▶ About this exercise:
Word for word, reproduce all entries below, leaving every picture out.
Data extract Block Start
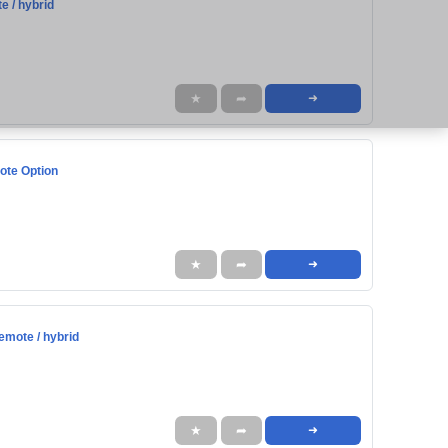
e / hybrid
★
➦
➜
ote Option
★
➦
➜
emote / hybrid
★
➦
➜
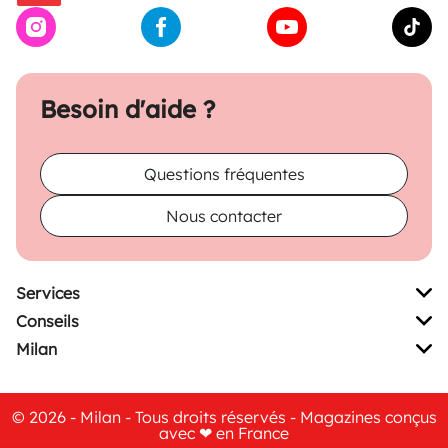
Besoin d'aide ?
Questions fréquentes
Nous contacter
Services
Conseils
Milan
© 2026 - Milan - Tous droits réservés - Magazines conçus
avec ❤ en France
Data extract Block End
▶ Reply to the task:
e / hybrid
★
➦
➜
ote Option
★
➦
➜
emote / hybrid
★
➦
➜
Besoin d'aide ?
Questions fréquentes
Nous contacter
Services
Conseils
Milan
© 2026 - Milan - Tous droits réservés - Magazines conçus
avec ❤ en France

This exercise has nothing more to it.